Chen Xiaolian mengangkat alisnya.
…
“Lebih lambat dari yang saya perkirakan.”
Shen sedang berjalan melintasi reruntuhan di jalan selatan.
Sosoknya berkelebat dan dia terbang menuju perimeter pertahanan di depan gedung Dewan Patriark.
Di angkasa, evakuasi telah mencapai saat-saat terakhirnya. Tepatnya, hanya tersisa puluhan pesawat yang masih berbaris untuk berangkat. Adapun personel tempur yang menjaga perimeter pertahanan, mereka telah memulai penarikan mundur secara teratur dari perimeter pertahanan saat mereka bersiap untuk melarikan diri.
Namun, ekspresi rumit terlihat di wajah Bluesea dan Angel Wu. Keduanya mengerti bahwa waktu yang tersedia tidak cukup. Tidak cukup waktu bagi semua orang untuk pergi. Pada akhirnya, beberapa orang pasti akan terjebak di dalam Kota Nol.
“Kami sudah melakukan yang terbaik,” kata Bluesea sambil menghela napas. “Angel Wu, kau duluan. Kau adalah pembangkit tenaga kelas [S]. Membangun rumah baru membutuhkan kekuatan besar. Rumah baru membutuhkanmu.”
Angel Wu tidak menjawab. Sebaliknya, dia tiba-tiba berbalik dan melihat ke arah perimeter pertahanan. “Kita… … mungkin tidak akan bisa pergi lagi.”
Angel Wu menoleh dan melihat Shen bergerak ke arah mereka dari kejauhan.
Sosok Shen berkelebat dua kali dan dia muncul di dalam perimeter pertahanan. Para personel tempur di dalam perimeter pertahanan meraung kaget dan mereka mengangkat senjata mereka ke arah Shen. Mereka menyerang.
Shen hanya melambaikan tangannya sebagai respons dan kobaran api besar membubung ke udara. Kobaran api tersebut menghanguskan puluhan personel tempur dan beberapa Benteng Perang menjadi abu.
“Malaikat Wu, aku sedang dalam suasana hati yang buruk. Aku sangat menyesal, aku tidak bermaksud membunuh terlalu banyak orang, tetapi sekarang…” Suara Shen terdengar tenang. “Aku harus melakukan satu hal ini.”
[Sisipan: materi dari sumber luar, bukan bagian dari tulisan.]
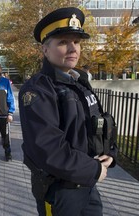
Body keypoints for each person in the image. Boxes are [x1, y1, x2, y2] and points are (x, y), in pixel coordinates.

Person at [18, 7, 117, 216]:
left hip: (87, 185)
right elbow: (48, 148)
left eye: (77, 42)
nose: (73, 49)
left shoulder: (79, 81)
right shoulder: (38, 90)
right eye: (63, 42)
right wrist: (94, 170)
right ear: (45, 49)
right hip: (60, 192)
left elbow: (95, 124)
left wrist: (109, 153)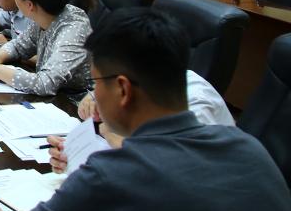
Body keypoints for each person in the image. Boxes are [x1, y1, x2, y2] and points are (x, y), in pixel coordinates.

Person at [0, 7, 291, 211]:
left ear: (122, 89)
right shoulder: (249, 148)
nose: (94, 95)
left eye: (96, 83)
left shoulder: (117, 175)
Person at [51, 68, 235, 172]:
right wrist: (77, 154)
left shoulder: (196, 104)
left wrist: (108, 131)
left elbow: (167, 168)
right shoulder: (142, 86)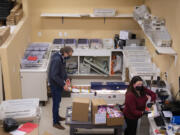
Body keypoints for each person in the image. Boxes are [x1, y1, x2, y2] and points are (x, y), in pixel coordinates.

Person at [48, 46, 73, 130]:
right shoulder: (56, 60)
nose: (70, 55)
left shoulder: (61, 57)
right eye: (70, 54)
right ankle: (55, 122)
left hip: (58, 83)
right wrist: (63, 84)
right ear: (65, 53)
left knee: (58, 101)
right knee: (56, 103)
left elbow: (62, 70)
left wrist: (67, 78)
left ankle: (57, 117)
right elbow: (54, 75)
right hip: (55, 85)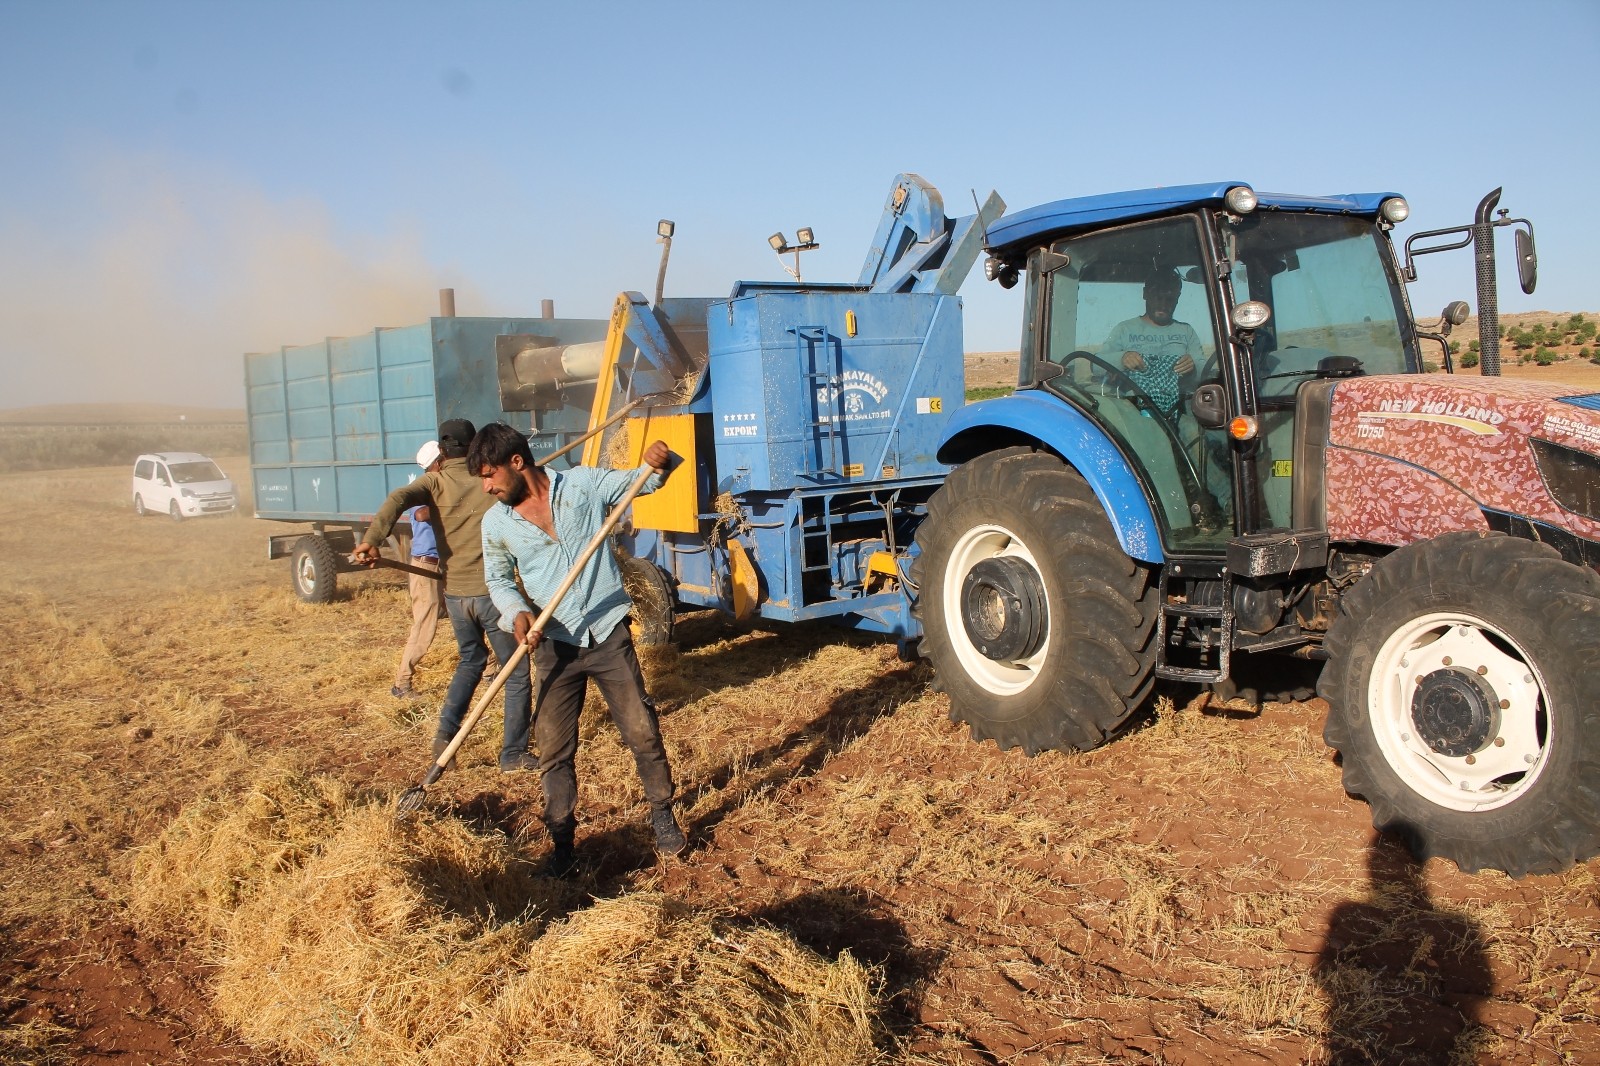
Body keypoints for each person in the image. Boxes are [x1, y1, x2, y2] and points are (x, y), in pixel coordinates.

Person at [467, 421, 684, 875]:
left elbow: (639, 481)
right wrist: (518, 614)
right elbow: (500, 581)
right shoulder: (496, 524)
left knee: (641, 731)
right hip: (554, 647)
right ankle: (562, 843)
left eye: (489, 475)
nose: (486, 487)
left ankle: (662, 813)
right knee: (553, 749)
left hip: (607, 635)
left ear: (516, 462)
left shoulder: (582, 485)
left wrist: (658, 461)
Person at [353, 419, 535, 773]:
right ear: (475, 447)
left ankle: (446, 738)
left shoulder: (433, 482)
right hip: (492, 594)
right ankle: (512, 753)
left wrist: (372, 539)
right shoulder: (488, 479)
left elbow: (398, 498)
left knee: (470, 662)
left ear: (442, 451)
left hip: (456, 596)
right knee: (515, 672)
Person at [1100, 267, 1204, 420]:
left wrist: (1193, 366)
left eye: (1169, 299)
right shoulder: (1125, 329)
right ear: (1145, 294)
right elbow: (1096, 365)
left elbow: (1205, 374)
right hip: (1133, 411)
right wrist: (1122, 358)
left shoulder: (1186, 331)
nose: (1163, 304)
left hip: (1178, 411)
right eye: (1158, 297)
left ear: (1177, 297)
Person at [390, 441, 444, 700]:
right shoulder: (423, 487)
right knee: (424, 626)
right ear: (437, 462)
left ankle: (490, 669)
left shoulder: (441, 483)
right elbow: (422, 514)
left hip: (443, 564)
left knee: (466, 616)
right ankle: (402, 684)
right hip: (426, 566)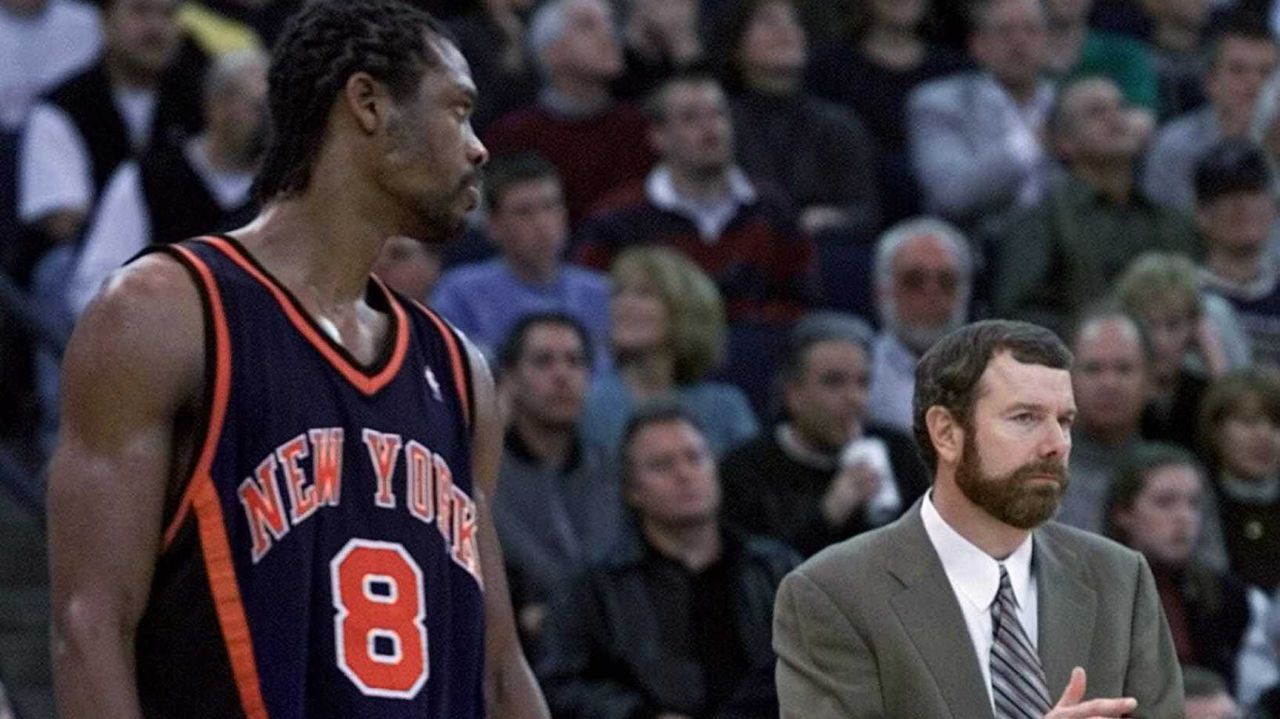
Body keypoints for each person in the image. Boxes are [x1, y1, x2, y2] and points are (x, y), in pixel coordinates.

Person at [46, 2, 549, 717]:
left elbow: (498, 670)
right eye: (458, 111)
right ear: (368, 103)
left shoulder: (459, 368)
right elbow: (90, 625)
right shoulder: (164, 312)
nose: (478, 149)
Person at [773, 319, 1184, 718]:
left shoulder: (1120, 578)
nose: (1057, 444)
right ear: (946, 433)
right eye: (1025, 418)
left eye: (1064, 421)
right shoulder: (833, 593)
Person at [537, 402, 797, 719]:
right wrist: (641, 716)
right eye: (662, 465)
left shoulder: (775, 568)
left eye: (695, 457)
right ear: (633, 491)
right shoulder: (595, 586)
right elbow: (558, 684)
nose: (684, 474)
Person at [576, 72, 819, 325]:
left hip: (759, 344)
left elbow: (801, 301)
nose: (710, 128)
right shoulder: (617, 218)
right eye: (690, 117)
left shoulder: (771, 207)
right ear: (658, 136)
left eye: (718, 114)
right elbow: (592, 305)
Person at [991, 74, 1200, 335]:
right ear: (1064, 141)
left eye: (1121, 107)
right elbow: (1018, 316)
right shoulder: (1042, 220)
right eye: (1096, 112)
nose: (1116, 118)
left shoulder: (1170, 219)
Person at [66, 47, 267, 317]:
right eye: (260, 108)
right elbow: (94, 288)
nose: (273, 121)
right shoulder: (147, 179)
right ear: (217, 105)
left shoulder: (288, 189)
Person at [719, 313, 931, 557]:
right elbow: (757, 571)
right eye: (834, 382)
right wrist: (828, 515)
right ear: (793, 393)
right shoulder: (746, 470)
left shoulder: (900, 452)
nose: (855, 398)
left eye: (862, 382)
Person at [492, 313, 622, 651]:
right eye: (543, 361)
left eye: (575, 362)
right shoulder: (482, 474)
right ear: (510, 378)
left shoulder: (615, 471)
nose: (562, 375)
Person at [719, 0, 881, 241]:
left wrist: (832, 218)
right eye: (768, 21)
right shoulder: (721, 122)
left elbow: (867, 211)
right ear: (736, 47)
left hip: (824, 247)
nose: (785, 30)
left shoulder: (838, 123)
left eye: (793, 21)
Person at [430, 153, 611, 368]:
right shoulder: (460, 294)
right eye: (524, 212)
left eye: (550, 206)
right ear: (493, 226)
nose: (542, 223)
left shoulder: (601, 293)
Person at [482, 0, 655, 225]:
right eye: (587, 25)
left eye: (610, 23)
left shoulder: (640, 126)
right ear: (550, 52)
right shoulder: (514, 136)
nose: (609, 35)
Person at [581, 246, 758, 456]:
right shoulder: (586, 402)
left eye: (644, 293)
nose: (624, 304)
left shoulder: (725, 408)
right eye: (618, 293)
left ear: (684, 311)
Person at [1103, 443, 1251, 691]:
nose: (1184, 517)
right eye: (1165, 502)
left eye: (1193, 503)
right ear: (1124, 513)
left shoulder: (1224, 594)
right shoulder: (1090, 593)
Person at [906, 0, 1055, 228]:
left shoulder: (1067, 104)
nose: (1019, 41)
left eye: (1031, 30)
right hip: (981, 240)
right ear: (978, 45)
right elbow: (951, 194)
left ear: (1048, 41)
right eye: (1004, 31)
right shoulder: (938, 104)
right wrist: (1028, 145)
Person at [1143, 14, 1278, 213]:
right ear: (1210, 82)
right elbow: (1164, 221)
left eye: (1266, 72)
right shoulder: (1176, 146)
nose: (1254, 82)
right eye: (1237, 70)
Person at [867, 216, 974, 434]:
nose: (932, 293)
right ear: (883, 290)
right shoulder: (861, 374)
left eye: (946, 281)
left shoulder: (990, 374)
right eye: (914, 281)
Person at [1195, 139, 1280, 368]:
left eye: (1252, 191)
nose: (1242, 205)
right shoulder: (1187, 299)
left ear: (1274, 206)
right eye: (1227, 194)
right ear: (1201, 213)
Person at [1199, 369, 1280, 592]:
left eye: (1276, 424)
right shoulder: (1196, 498)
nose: (1264, 435)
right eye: (1249, 422)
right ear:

Angel Wu bergerak dan berdiri di hadapan Shen. “Ketua Guild Shen! Apa yang kau rencanakan? Membunuh kita semua? Mencegah kita mengungsi?”
“Tidak.” Shen menggelengkan kepalanya dan menunjuk ke gedung Dewan Patriark yang berada di kejauhan. “Itu di bawah tanah, bukan?”
Setelah mengatakan itu, Shen tiba-tiba memperlihatkan senyum aneh. Dia mengangkat tangan kirinya tinggi-tinggi ke udara. Kemudian, sebuah bola cahaya langsung muncul di depan telapak tangan kirinya. Setelah bola cahaya itu melayang keluar dari telapak tangannya, secercah niat membunuh terpancar dari mata Shen dan dia berteriak, “Kota Nol! Keluarlah!”
Shen kemudian mengangkat tangan kanannya untuk meraih bola cahaya itu sebelum melemparkannya dengan keras ke tanah.
Seketika itu, cahaya memancar hingga bermil-mil jauhnya.
Cahaya yang sangat terang menyelimuti segalanya, Angel Wu yang berdiri di hadapan Shen, Bluesea yang berada di belakang Angel Wu, Benteng Perang di sekitarnya dan… … barisan pesawat di udara. Dan juga…
Gedung Dewan Patriark.
Cahaya itu menyembur keluar dan menerangi semuanya.
Lalu, semuanya musnah.
…
“Pohon Dunia, apa itu?” tanya Chen Xiaolian.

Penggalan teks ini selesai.